» **Your task**
The output is the line holding "(2015 to 2019 Admissions) |" and all lines after it to the end of the records below; restate them unchanged and add nothing.

Collected data:
____

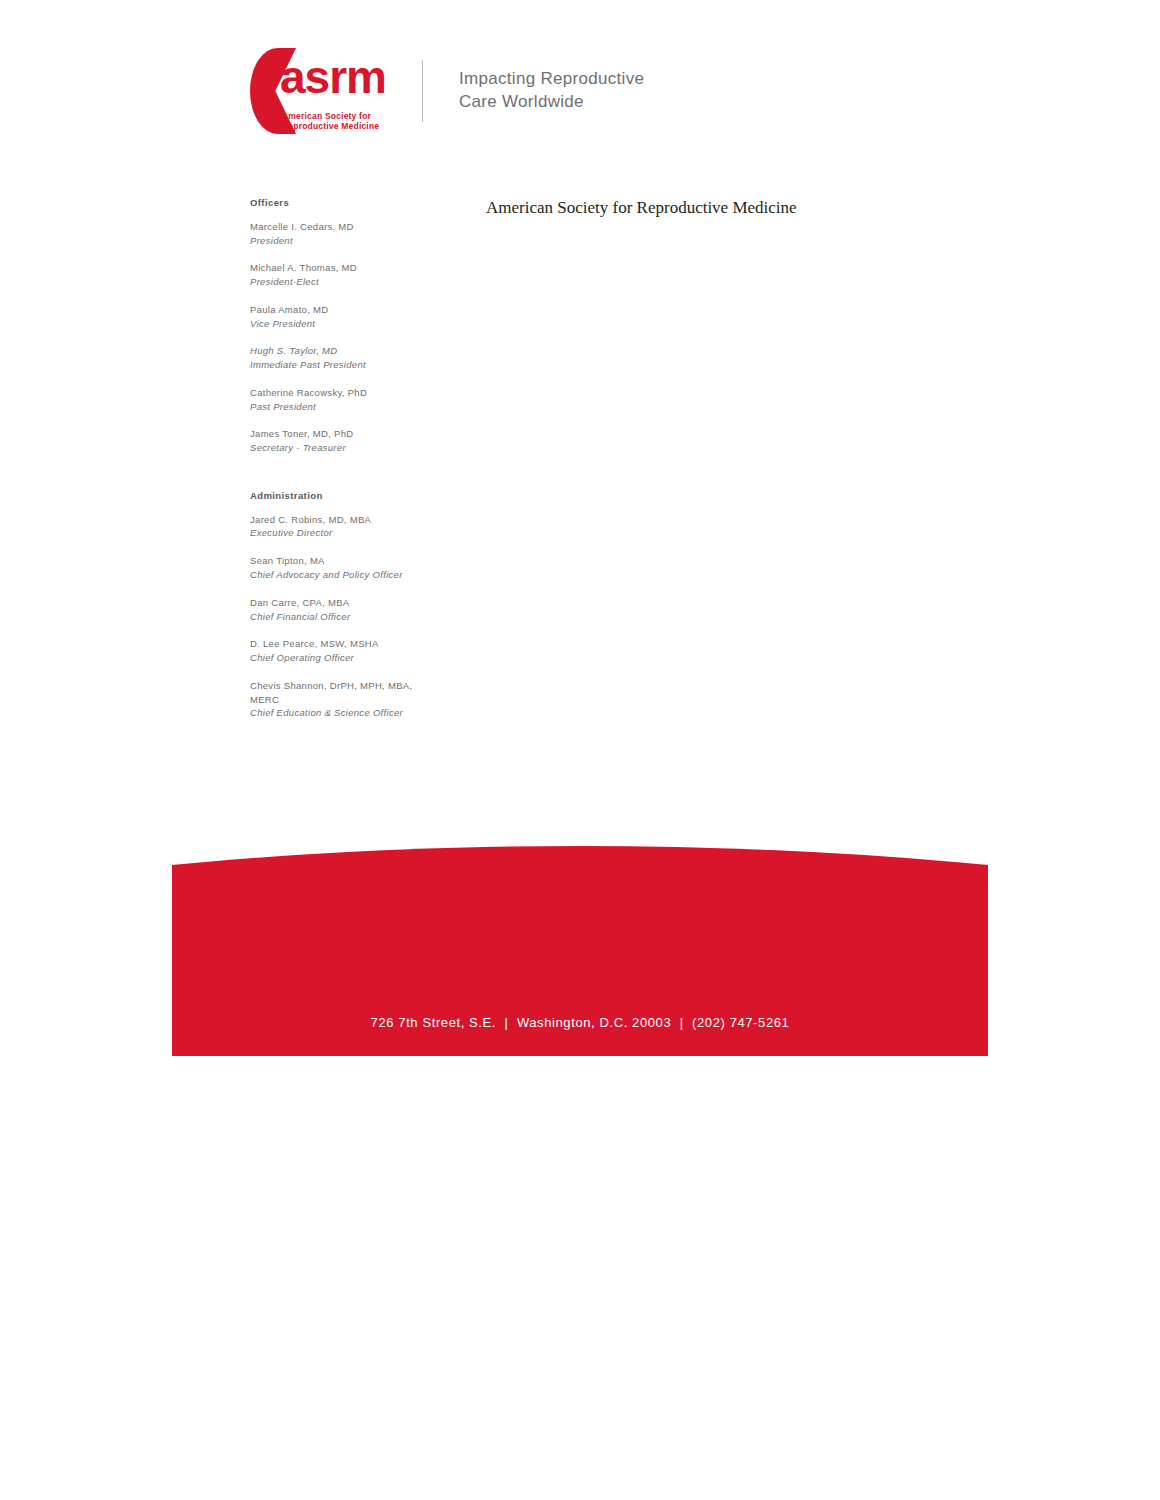asrm American Society for
Reproductive Medicine
Impacting Reproductive
Care Worldwide
Officers
Marcelle I. Cedars, MD President
Michael A. Thomas, MD President-Elect
Paula Amato, MD Vice President
Hugh S. Taylor, MD Immediate Past President
Catherine Racowsky, PhD Past President
James Toner, MD, PhD Secretary - Treasurer
Administration
Jared C. Robins, MD, MBA Executive Director
Sean Tipton, MA Chief Advocacy and Policy Officer
Dan Carre, CPA, MBA Chief Financial Officer
D. Lee Pearce, MSW, MSHA Chief Operating Officer
Chevis Shannon, DrPH, MPH, MBA, MERC Chief Education & Science Officer
American Society for Reproductive Medicine
726 7th Street, S.E. | Washington, D.C. 20003 | (202) 747-5261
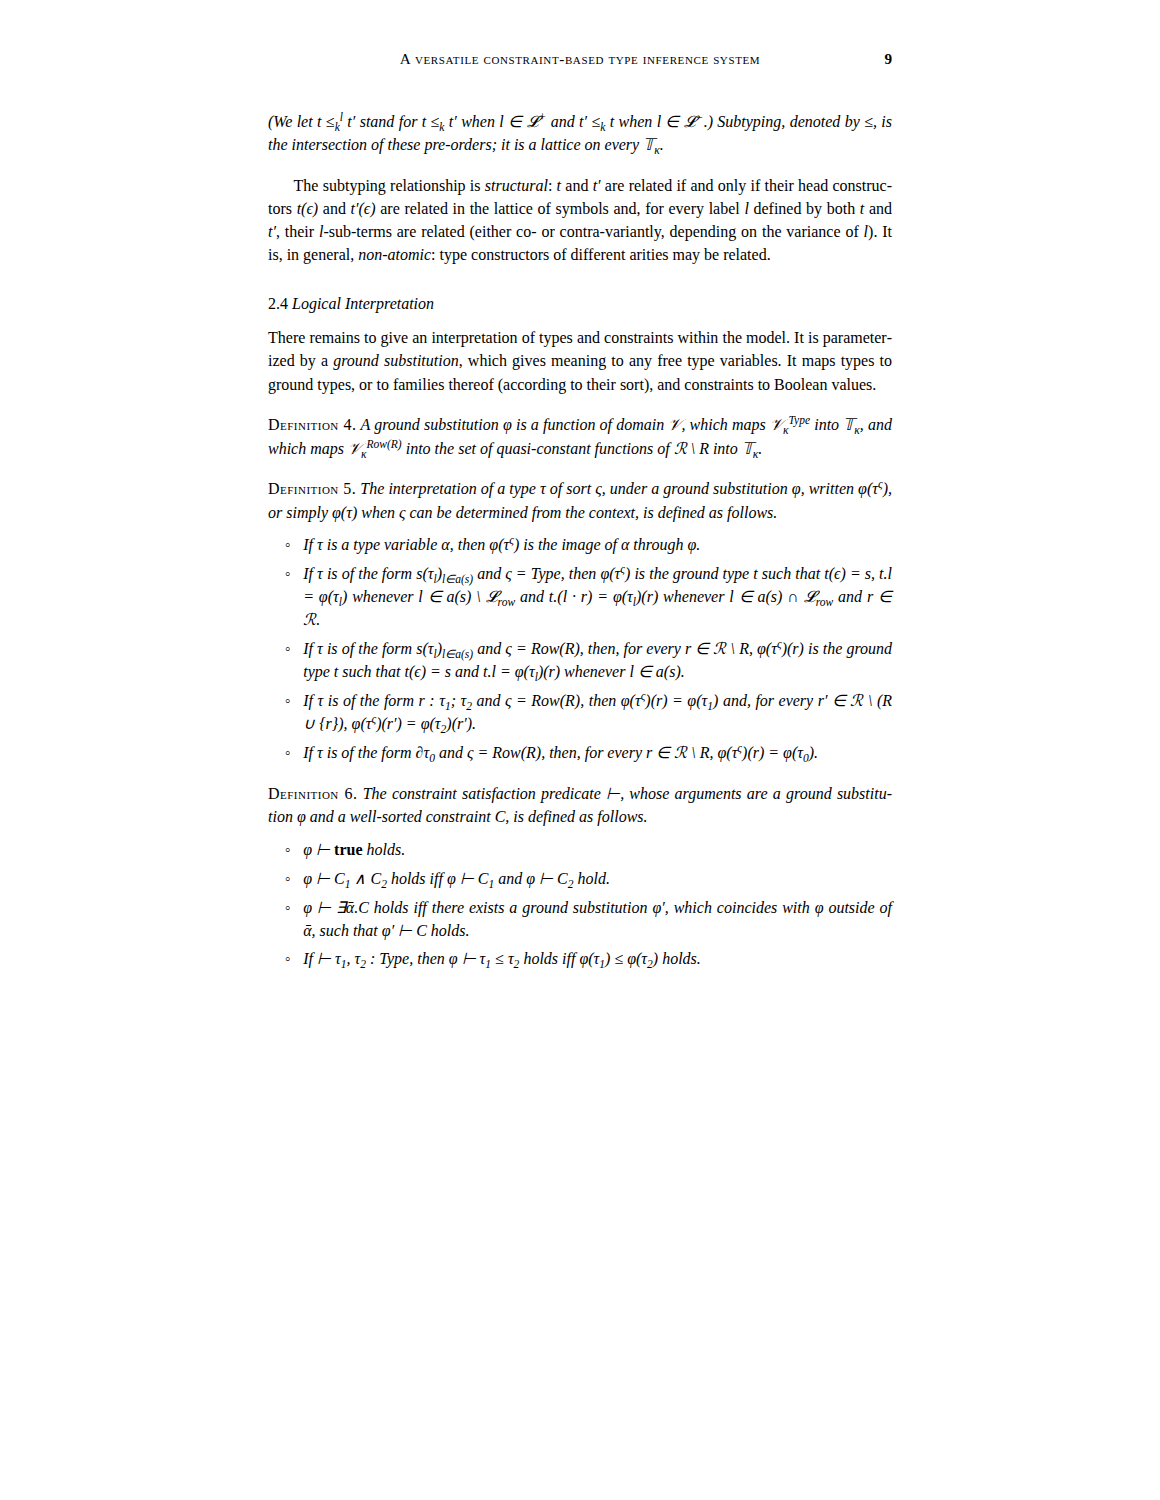A versatile constraint-based type inference system 9
(We let t ≤kl t′ stand for t ≤k t′ when l ∈ 𝓛+ and t′ ≤k t when l ∈ 𝓛−.) Subtyping, denoted by ≤, is the intersection of these pre-orders; it is a lattice on every 𝕋κ.
The subtyping relationship is structural: t and t′ are related if and only if their head constructors t(ϵ) and t′(ϵ) are related in the lattice of symbols and, for every label l defined by both t and t′, their l-sub-terms are related (either co- or contra-variantly, depending on the variance of l). It is, in general, non-atomic: type constructors of different arities may be related.
2.4 Logical Interpretation
There remains to give an interpretation of types and constraints within the model. It is parameterized by a ground substitution, which gives meaning to any free type variables. It maps types to ground types, or to families thereof (according to their sort), and constraints to Boolean values.
Definition 4. A ground substitution φ is a function of domain 𝒱, which maps 𝒱κType into 𝕋κ, and which maps 𝒱κRow(R) into the set of quasi-constant functions of ℛ \ R into 𝕋κ.
Definition 5. The interpretation of a type τ of sort ς, under a ground substitution φ, written φ(τς), or simply φ(τ) when ς can be determined from the context, is defined as follows.
If τ is a type variable α, then φ(τς) is the image of α through φ.
If τ is of the form s(τl)l∈a(s) and ς = Type, then φ(τς) is the ground type t such that t(ϵ) = s, t.l = φ(τl) whenever l ∈ a(s) \ 𝓛row and t.(l · r) = φ(τl)(r) whenever l ∈ a(s) ∩ 𝓛row and r ∈ ℛ.
If τ is of the form s(τl)l∈a(s) and ς = Row(R), then, for every r ∈ ℛ \ R, φ(τς)(r) is the ground type t such that t(ϵ) = s and t.l = φ(τl)(r) whenever l ∈ a(s).
If τ is of the form r : τ1; τ2 and ς = Row(R), then φ(τς)(r) = φ(τ1) and, for every r′ ∈ ℛ \ (R ∪ {r}), φ(τς)(r′) = φ(τ2)(r′).
If τ is of the form ∂τ0 and ς = Row(R), then, for every r ∈ ℛ \ R, φ(τς)(r) = φ(τ0).
Definition 6. The constraint satisfaction predicate ⊢, whose arguments are a ground substitution φ and a well-sorted constraint C, is defined as follows.
φ ⊢ true holds.
φ ⊢ C1 ∧ C2 holds iff φ ⊢ C1 and φ ⊢ C2 hold.
φ ⊢ ∃ᾱ.C holds iff there exists a ground substitution φ′, which coincides with φ outside of ᾱ, such that φ′ ⊢ C holds.
If ⊢ τ1, τ2 : Type, then φ ⊢ τ1 ≤ τ2 holds iff φ(τ1) ≤ φ(τ2) holds.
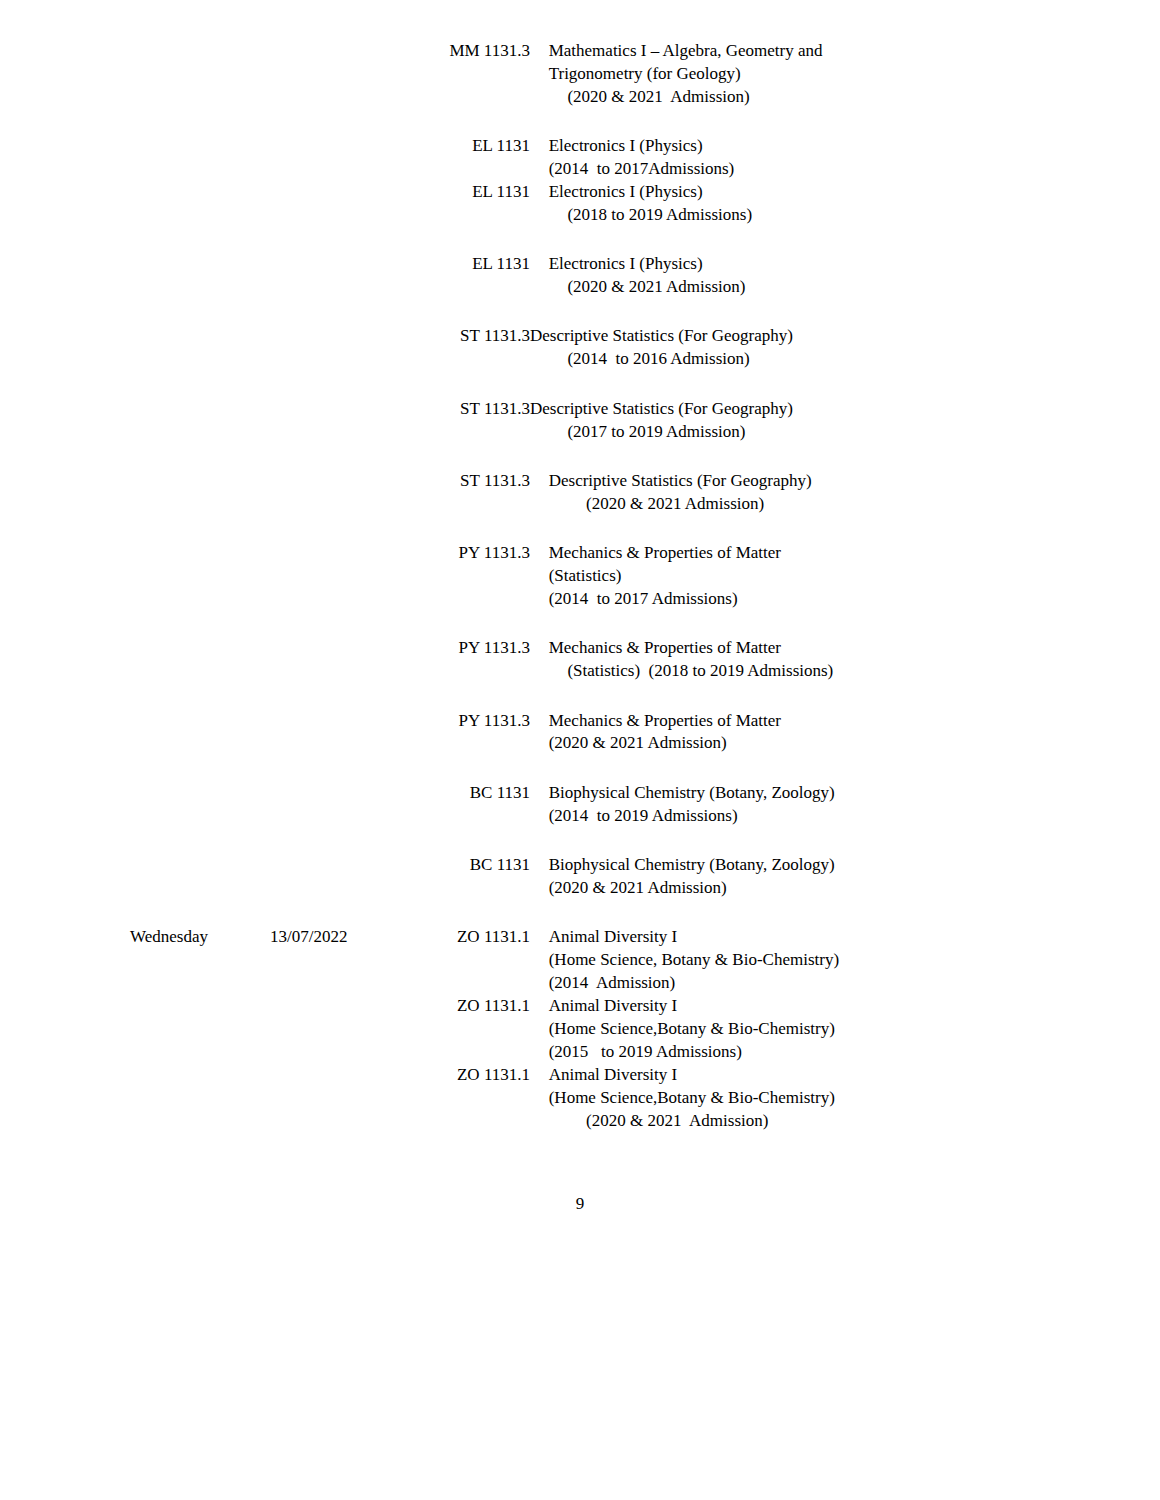| | | MM 1131.3 | Mathematics I – Algebra, Geometry and Trigonometry (for Geology) (2020 & 2021 Admission) |
| | | EL 1131 | Electronics I (Physics) (2014 to 2017Admissions) |
| | | EL 1131 | Electronics I (Physics) (2018 to 2019 Admissions) |
| | | EL 1131 | Electronics I (Physics) (2020 & 2021 Admission) |
| | | ST 1131.3 | Descriptive Statistics (For Geography) (2014 to 2016 Admission) |
| | | ST 1131.3 | Descriptive Statistics (For Geography) (2017 to 2019 Admission) |
| | | ST 1131.3 | Descriptive Statistics (For Geography) (2020 & 2021 Admission) |
| | | PY 1131.3 | Mechanics & Properties of Matter (Statistics) (2014 to 2017 Admissions) |
| | | PY 1131.3 | Mechanics & Properties of Matter (Statistics) (2018 to 2019 Admissions) |
| | | PY 1131.3 | Mechanics & Properties of Matter (2020 & 2021 Admission) |
| | | BC 1131 | Biophysical Chemistry (Botany, Zoology) (2014 to 2019 Admissions) |
| | | BC 1131 | Biophysical Chemistry (Botany, Zoology) (2020 & 2021 Admission) |
| Wednesday | 13/07/2022 | ZO 1131.1 | Animal Diversity I (Home Science, Botany & Bio-Chemistry) (2014 Admission) |
| | | ZO 1131.1 | Animal Diversity I (Home Science,Botany & Bio-Chemistry) (2015 to 2019 Admissions) |
| | | ZO 1131.1 | Animal Diversity I (Home Science,Botany & Bio-Chemistry) (2020 & 2021 Admission) |
9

____

» **Solution to the exercise**
| | | ZO 1131.1 | Animal Diversity I (Home Science,Botany & Bio-Chemistry) (2015 to 2019 Admissions) |
| | | ZO 1131.1 | Animal Diversity I (Home Science,Botany & Bio-Chemistry) (2020 & 2021 Admission) |
9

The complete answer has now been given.